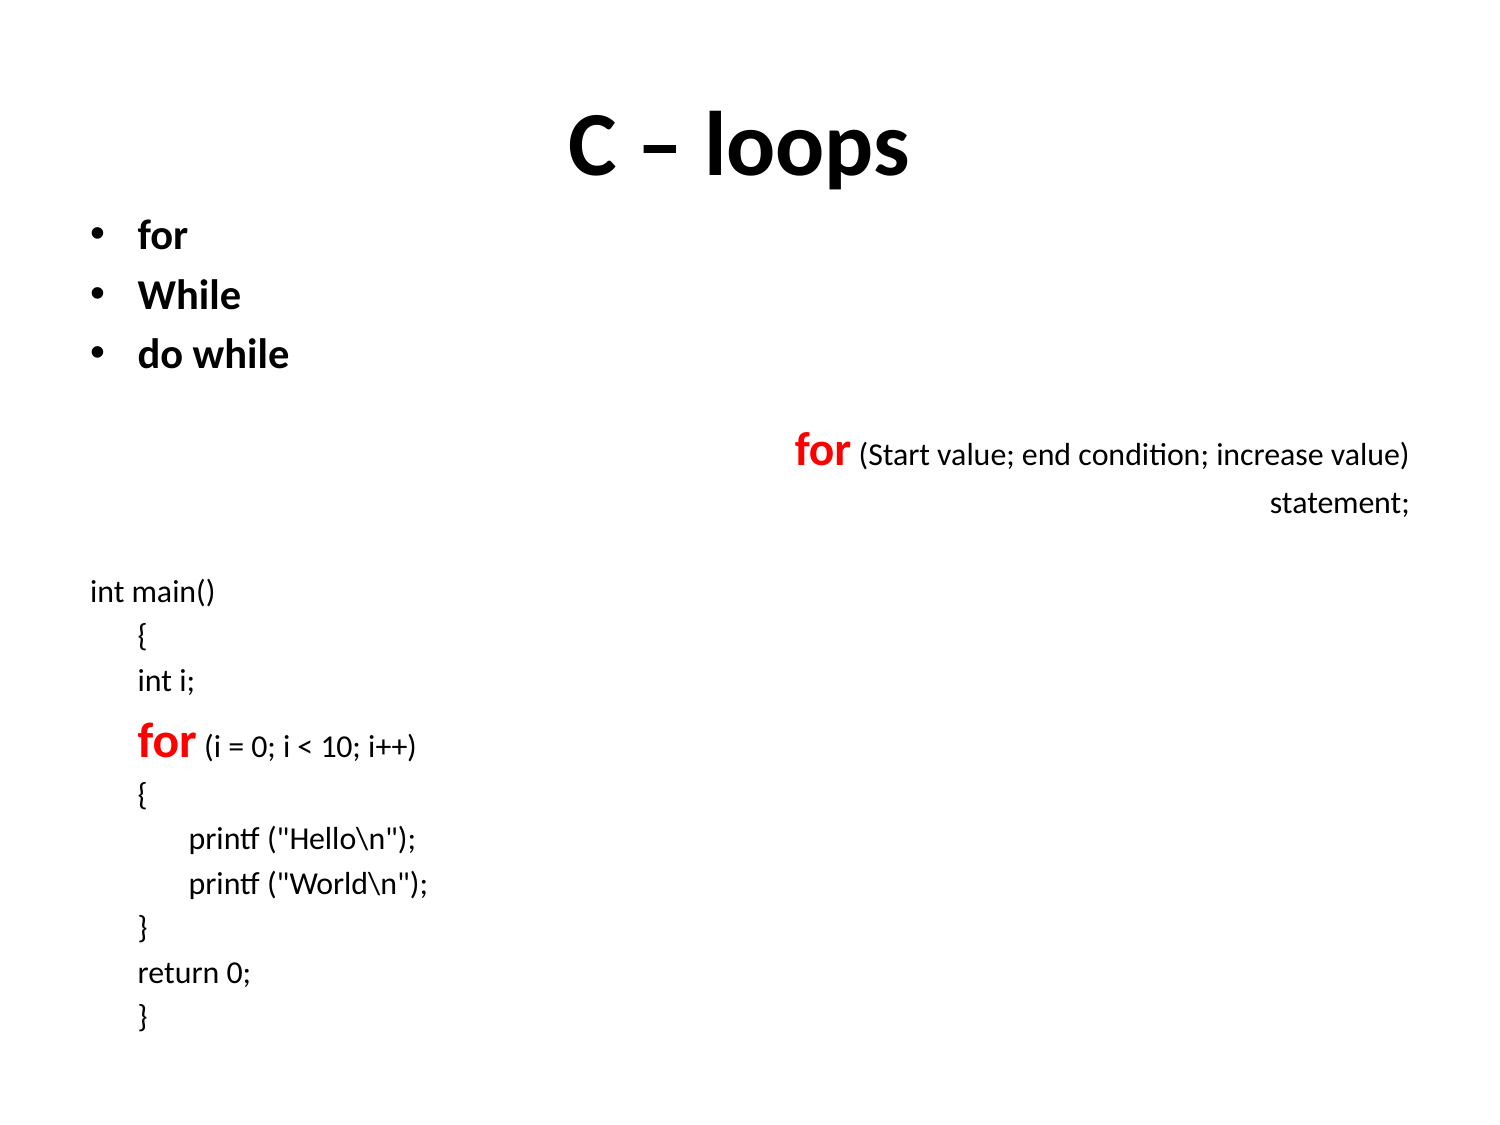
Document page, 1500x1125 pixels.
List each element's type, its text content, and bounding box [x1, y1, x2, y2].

list for While do while for (Start value; end condition; increase value) statement; int main() { int i; for (i = 0; i < 10; i++) { printf ("Hello\n"); printf ("World\n"); } return 0; } [75, 200, 1425, 1050]
title C – loops [75, 45, 1425, 200]
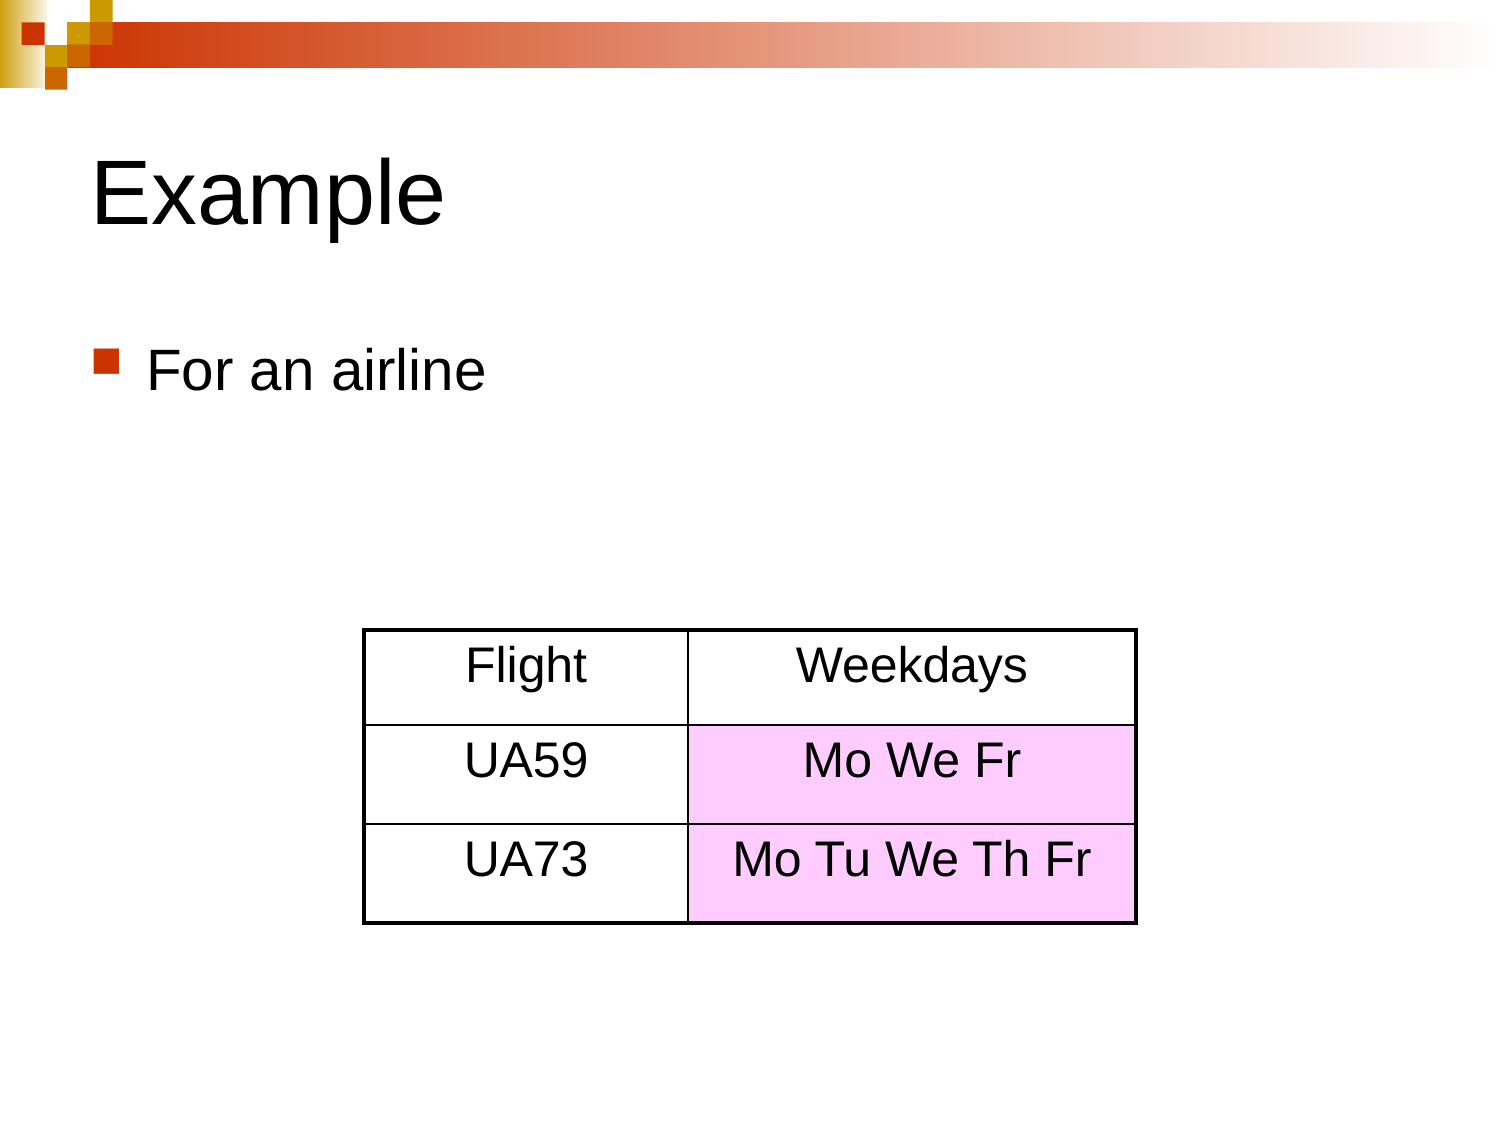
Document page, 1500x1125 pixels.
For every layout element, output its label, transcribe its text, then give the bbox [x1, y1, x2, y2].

table_cell Mo Tu We Th Fr [689, 825, 1134, 921]
title Example [74, 74, 1426, 301]
table_header Weekdays [689, 632, 1134, 724]
list For an airline [74, 324, 1426, 963]
table_cell UA73 [366, 825, 687, 921]
table_cell UA59 [366, 726, 687, 823]
table_cell Mo We Fr [689, 726, 1134, 823]
table_header Flight [366, 632, 687, 724]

============================================================

What you will do -
All entries must come back exactly as written, though without their pictures.

Task result -
Document page, 1500x1125 pixels.
List each element's type, its text content, and bounding box [x1, y1, x2, y2].

list for While do while for (Start value; end condition; increase value) statement; int main() { int i; for (i = 0; i < 10; i++) { printf ("Hello\n"); printf ("World\n"); } return 0; } [75, 200, 1425, 1050]
title C – loops [75, 45, 1425, 200]
Document page, 1500x1125 pixels.
For every layout element, output its label, transcribe its text, then give the bbox [x1, y1, x2, y2].

table_cell Mo Tu We Th Fr [689, 825, 1134, 921]
title Example [74, 74, 1426, 301]
table_header Weekdays [689, 632, 1134, 724]
list For an airline [74, 324, 1426, 963]
table_cell UA73 [366, 825, 687, 921]
table_cell UA59 [366, 726, 687, 823]
table_cell Mo We Fr [689, 726, 1134, 823]
table_header Flight [366, 632, 687, 724]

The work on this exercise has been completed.